A polarização entre petistas e tucanos
interessa ao PT, que poderá afrontar seu adversário ao longo dos próximos dias recorrendo
a um discurso baseado principalmente no medo de um passado que muitos eleitores
não querem de volta e, contra o qual, o PT se apresenta como o único antídoto. Com
Marina, este discurso era mais difícil, porque seu passado e de sua legenda
provisória, o PSB, incluía uma passagem pelo governo petista. Tendo ela como
adversária, a candidatura petista precisaria deslocar o temor do passado para o
futuro. Mas este, como sabemos, é um horizonte de expectativas e pode ser tanto lugar de receio como de
esperança. Será preciso esperar o resultado do segundo turno para saber se os
estrategistas de campanha acertaram. Tenho dúvidas.

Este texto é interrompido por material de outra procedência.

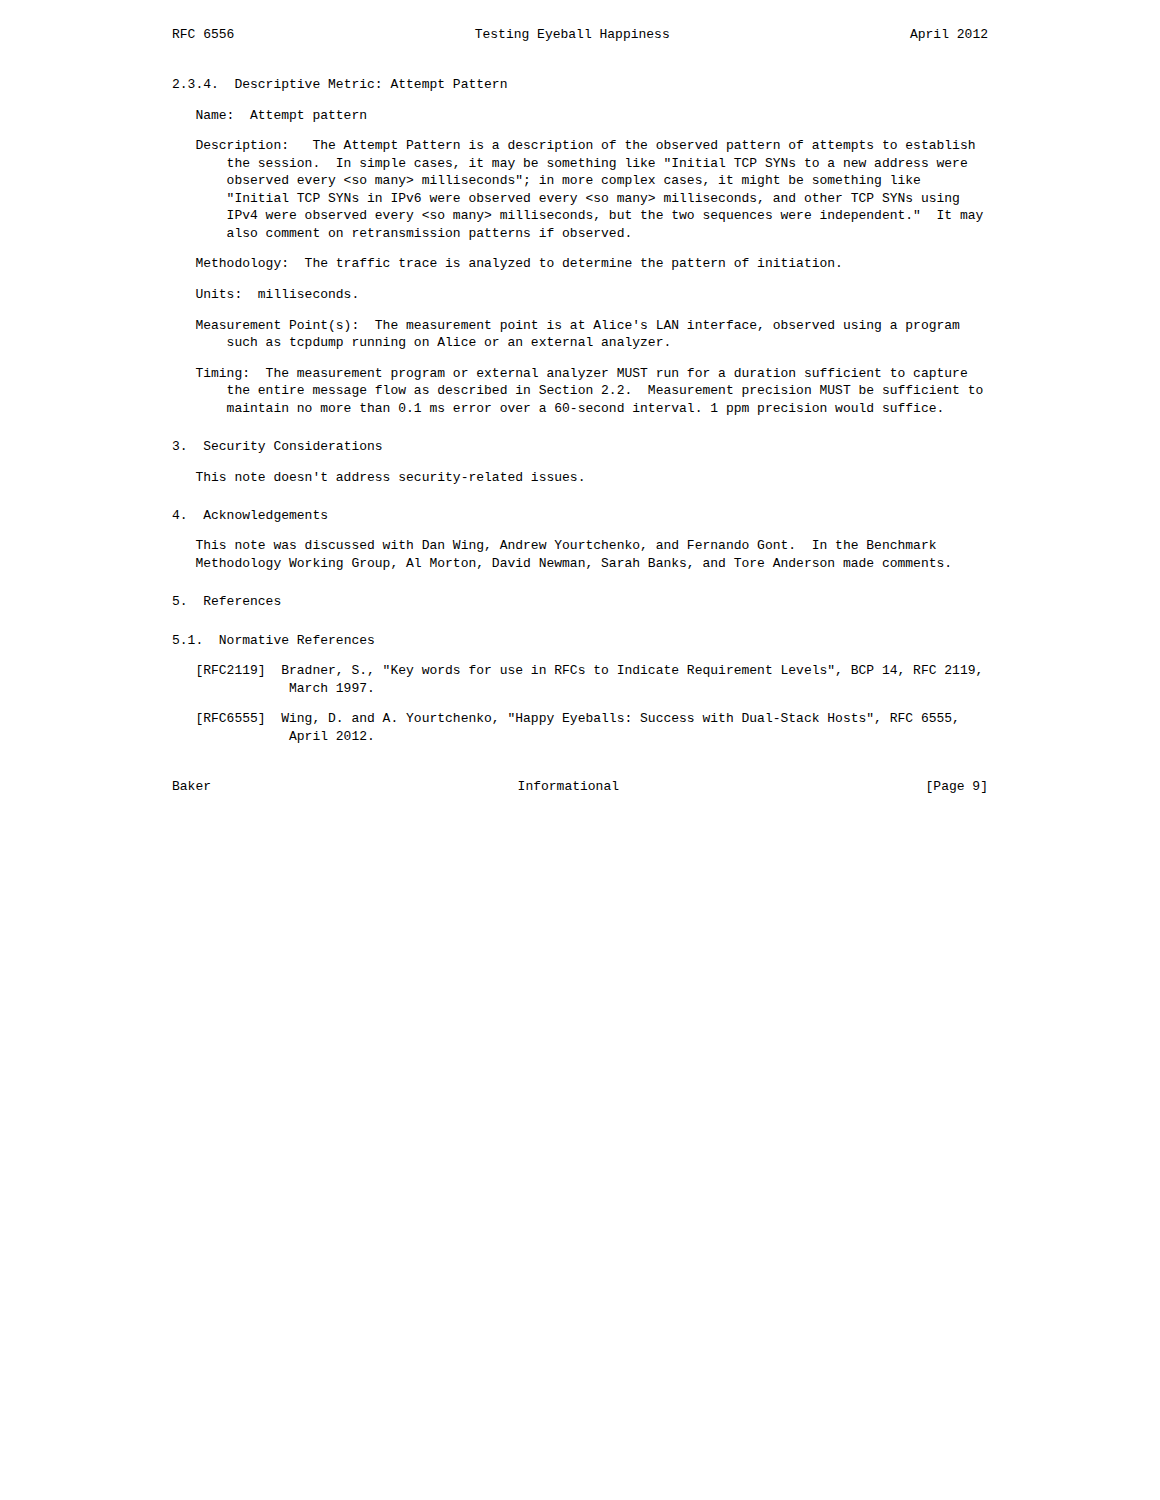RFC 6556 Testing Eyeball Happiness April 2012
2.3.4. Descriptive Metric: Attempt Pattern
Name: Attempt pattern
Description: The Attempt Pattern is a description of the observed pattern of attempts to establish the session. In simple cases, it may be something like "Initial TCP SYNs to a new address were observed every <so many> milliseconds"; in more complex cases, it might be something like "Initial TCP SYNs in IPv6 were observed every <so many> milliseconds, and other TCP SYNs using IPv4 were observed every <so many> milliseconds, but the two sequences were independent." It may also comment on retransmission patterns if observed.
Methodology: The traffic trace is analyzed to determine the pattern of initiation.
Units: milliseconds.
Measurement Point(s): The measurement point is at Alice's LAN interface, observed using a program such as tcpdump running on Alice or an external analyzer.
Timing: The measurement program or external analyzer MUST run for a duration sufficient to capture the entire message flow as described in Section 2.2. Measurement precision MUST be sufficient to maintain no more than 0.1 ms error over a 60-second interval. 1 ppm precision would suffice.
3. Security Considerations
This note doesn't address security-related issues.
4. Acknowledgements
This note was discussed with Dan Wing, Andrew Yourtchenko, and Fernando Gont. In the Benchmark Methodology Working Group, Al Morton, David Newman, Sarah Banks, and Tore Anderson made comments.
5. References
5.1. Normative References
[RFC2119] Bradner, S., "Key words for use in RFCs to Indicate Requirement Levels", BCP 14, RFC 2119, March 1997.
[RFC6555] Wing, D. and A. Yourtchenko, "Happy Eyeballs: Success with Dual-Stack Hosts", RFC 6555, April 2012.
Baker Informational [Page 9]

Particularmente, penso que o PT terá de
investir mais na tentativa de mostrar aos eleitores que tem capacidade de se reinventar,
mesmo depois de 12 anos de governo. E isso me parece fundamental por pelo menos
duas razões. Primeiro, porque a quantidade de votos dados aos candidatos de
oposição, incluindo os chamados nanicos, sinaliza um claro desejo de renovação.
Cabe à candidatura petista mostrar que é capaz de fazê-lo, preservando as
conquistas que apresentou ao longo do primeiro turno como seus principais
trunfos políticos. Além disso, a quantidade expressiva de votos nulos e
brancos, somada a um alto índice de abstenção, deixa claro um outro tipo de
descontentamento, não apenas com este governo, mas com o debate político tal
como posto hoje, polarizado e pouco criativo. Conquistar parte deste eleitorado
é tarefa ainda mais difícil.
Por outro lado, se Aécio Neves
tem, a favor dele, o consenso narrativo forjado ao longo dos últimos anos,
segundo o qual o PT é a matriz de todos os males, ainda não deixou claro quais são suas propostas
e suas soluções para os problemas que acusa no governo petista. Com sua dupla
derrota em Minas Gerais, fica mais difícil simplesmente dizer que pretende fazer pelo Brasil o que fez pelo seu estado depois de ter sido rejeitado pela maioria dos mineiros. Sua campanha,
fundamentalmente, se alimentou do e repercutiu o ódio contra o PT, e seus
eleitores parecem mais odiar o governo petista que, necessariamente, aprová-lo –
e a onda de violência contra os votos de nordestinos e pobres nas redes sociais,
desqualificando-os, são um indicativo disso. E num ambiente político de paixões exacerbadas e onde,
historicamente, poucos são os eleitores que escolhem candidatos baseados em
propostas e programas, há o risco que a polarização partidária reverbere em
outra, ainda mais nociva à democracia: a que opõem o medo ao ódio.